5. Ron and Hermione’s First Kiss is Different
The moment of truth for Ron and Hermione, when they finally show their true feelings for each other, is very different in the book than in the movie. Originally, Hermione rushes to kiss Ron after he questions whether the house elves fighting for the wizards is right, and their moment is witnessed by a shocked Harry before the trio go their separate ways. In Deathly Hallows, Part 2, however, the filmmakers went a different direction, with the couple getting together alone in the Chamber of Secrets after destroying a Horcrux. The movie scene was widely criticized for changing such an important moment, and in the movie Harry doesn’t even necessarily know they’re together until much later because he isn’t there. But it’s a more visually compelling scene for sure, and it’s nice that they get to have their moment alone.
4. Harry and Ginny
Speaking of relationships, one that’s a lot different in Deathly Hallows, Part 2, and the movies in general, is Harry and Ginny Weasley. One of the major problems many people have with the Harry Potter movies is the lackluster treatment of this couple compared to the books, especially in Harry Potter and the Half-Blood Prince. Well, Deathly Hallows, Part 2 seems to be trying to make up for it, since the two have lots more moments together than they do in the book. In Deathly Hallows, Ginny is actually told to stay behind during the battle, since she’s only sixteen, and after Harry breaking up with her to protect her in the sixth book, they don’t say much to each other until they’re married in the epilogue. But since that never happened in the movies, the two have a pretty happy reunion, and they share a kiss while they both prepare to fight. This change is one of my favorites, as it gives Ginny a lot more agency than the book does.
3. McGonagall vs. Snape
It’s a fan-favorite scene by now, but it wasn’t in the books: Harry confronts Snape in the Great Hall, and when Snape draws his wand, so does McGonagall.

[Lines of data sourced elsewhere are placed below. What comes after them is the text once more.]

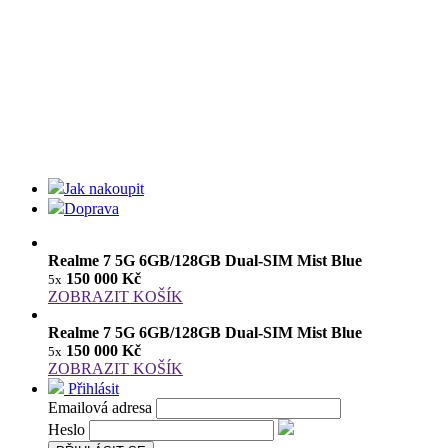
Jak nakoupit
Doprava
Realme 7 5G 6GB/128GB Dual-SIM Mist Blue
150 000 Kč
5x
ZOBRAZIT KOŠÍK
Realme 7 5G 6GB/128GB Dual-SIM Mist Blue
150 000 Kč
5x
ZOBRAZIT KOŠÍK
Přihlásit
Emailová adresa
Heslo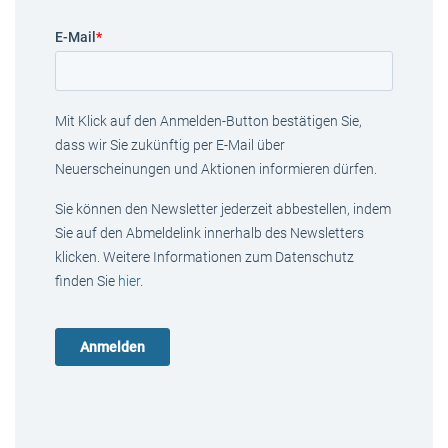
E-Mail
*
Mit Klick auf den Anmelden-Button bestätigen Sie,
dass wir Sie zukünftig per E-Mail über
Neuerscheinungen und Aktionen informieren dürfen.
Sie können den Newsletter jederzeit abbestellen, indem
Sie auf den Abmeldelink innerhalb des Newsletters
klicken. Weitere Informationen zum Datenschutz
finden Sie
hier
.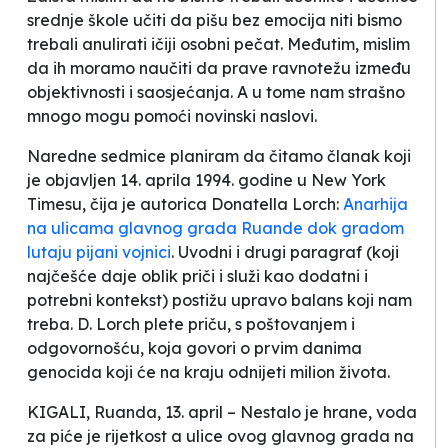
srednje škole učiti da pišu bez emocija niti bismo
trebali anulirati ičiji osobni pečat. Međutim, mislim
da ih moramo naučiti da prave ravnotežu između
objektivnosti i saosjećanja. A u tome nam strašno
mnogo mogu pomoći novinski naslovi.
Naredne sedmice planiram da čitamo članak koji
je objavljen 14. aprila 1994. godine u New York
Timesu, čija je autorica Donatella Lorch:
Anarhija
na ulicama glavnog grada Ruande dok gradom
lutaju pijani vojnici
. Uvodni i drugi paragraf (koji
najčešće daje oblik priči i služi kao dodatni i
potrebni kontekst) postižu upravo balans koji nam
treba. D. Lorch plete priču, s poštovanjem i
odgovornošću, koja govori o prvim danima
genocida koji će na kraju odnijeti milion života.
KIGALI, Ruanda, 13. april – Nestalo je hrane, voda
za piće je rijetkost a ulice ovog glavnog grada na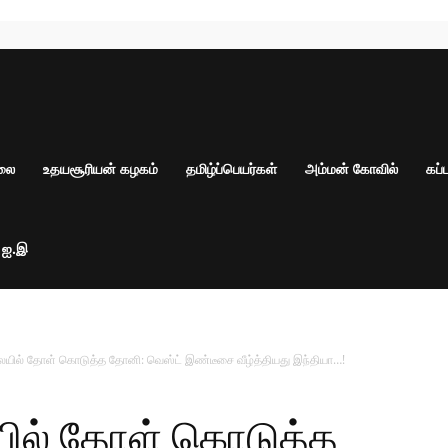
ாலை
உதயசூரியன் கழகம்
தமிழ்ப்பெயர்கள்
அம்மன் கோவில்
கப்
் ஐ.இ
ையில் தோள் கொடுத்த தோனி: வெஸ்ட் இண்டீசை வீழ்த்தியது இந்தியா…!
யில் தோள் கொடுத்த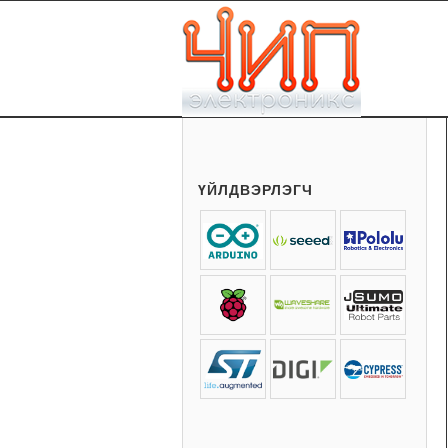
ҮЙЛДВЭРЛЭГЧ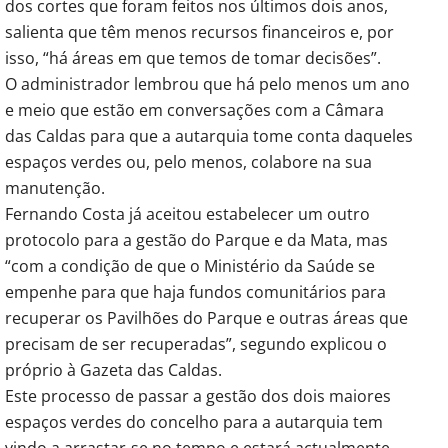
dos cortes que foram feitos nos últimos dois anos,
salienta que têm menos recursos financeiros e, por
isso, “há áreas em que temos de tomar decisões”.
O administrador lembrou que há pelo menos um ano
e meio que estão em conversações com a Câmara
das Caldas para que a autarquia tome conta daqueles
espaços verdes ou, pelo menos, colabore na sua
manutenção.
Fernando Costa já aceitou estabelecer um outro
protocolo para a gestão do Parque e da Mata, mas
“com a condição de que o Ministério da Saúde se
empenhe para que haja fundos comunitários para
recuperar os Pavilhões do Parque e outras áreas que
precisam de ser recuperadas”, segundo explicou o
próprio à Gazeta das Caldas.
Este processo de passar a gestão dos dois maiores
espaços verdes do concelho para a autarquia tem
vindo a arrastar-se no tempo e estará actualmente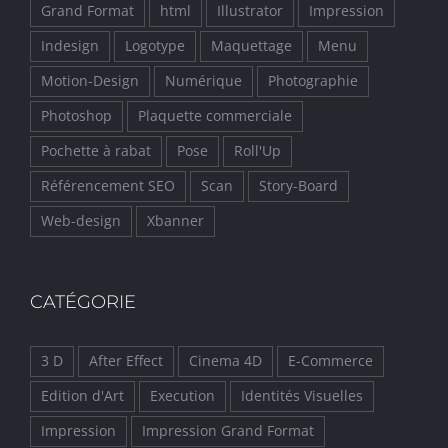
Grand Format
html
Illustrator
Impression
Indesign
Logotype
Maquettage
Menu
Motion-Design
Numérique
Photographie
Photoshop
Plaquette commerciale
Pochette à rabat
Pose
Roll'Up
Référencement SEO
Scan
Story-Board
Web-design
Xbanner
CATÉGORIE
3 D
After Effect
Cinema 4D
E-Commerce
Edition d'Art
Execution
Identités Visuelles
Impression
Impression Grand Format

It’s an intense battle, the first of many badass McGonagall moments in the movie, and it seems like a perfect ending of the characters’ dynamic as the conflicting advisors to Dumbledore throughout the years. In the books, however, this scene takes place outside Ravenclaw Tower just after Harry defends McGonagall from the Death Eater twin professors the Carrows. And McGonagall isn’t alone in the book, joined by Professors Flitwick, Sprout, and Slughorn as well. While it’s a shame the other professors don’t get their moment to shine, this version of events gives McGonagall’s power more weight just before the Battle of Hogwarts, and represents her and Harry’s relationship just as well. Plus, the battle scene is great.
2. Snape’s Death and Memories
When Snape is killed by Voldemort, the memories he gives Harry in his last moments reveal everything about the mysterious character: his love for Lily Evans, his role as a double agent, and Dumbledore’s final plan to defeat the Dark Lord once and for all. In both the book and the movie, the scene is very emotional and pivotal, and both are executed well and in very similar ways. But there are subtle differences, and I think overall they make this element of the story better. In the book, Snape dies in the Shrieking Shack, which connects his character back to the school days his memories will touch on, but in the movie his last moments take place in a boathouse, which I think is a much more visually compelling setting. And the memories we see from him in the next sequence are slightly different. While they tell the same story, they focus on different things.
Some critics of Snape point out that the movies don’t focus enough on the bad choices he made, but I would argue that the movie shows the memories in a way that centers their impact, not just their story. The movie version focuses on what he knows about Harry, and the Horcrux inside him, while also explaining the complexity of Snape’s character. The scene says goodbye to Snape, and makes the most important information clear to the audience: for Voldemort to die, Harry has to, too. It ties everything together more clearly than the book and propels the action toward the final confrontation in the next scene.
1. Harry Destroys the Elder Wand
This one is a big one. While it’s pretty blink-and-you’ll-miss-it, the implications for the future of the Wizarding World are huge. After Voldemort is gone, Harry is walking with Ron and Hermione and explains all that lore we missed in the movie version of the final battle. (Still mad about that, by the way.) And when they realize that he is the master of the Elder Wand, they wonder what they should do about it until Harry snaps it in two and throws it into the lake. In the book, he simply puts the wand back in Dumbledore’s tomb, saying that if he dies a natural death, the power of the Wand will be lost. That’s great, Harry, but someone who’s about to join the Aurors isn’t likely to die a natural death, and any old Dark wizard who Disarms him for the rest of his life could find themselves in control of unimaginable power- not a great plan. The choice Harry makes in the movie is a lot more responsible, and gets rid of the possibility of another Master of Death once and for all. In the movie version of Deathly Hallows, it’s a lot easier to believe that nineteen years later, “all is well”.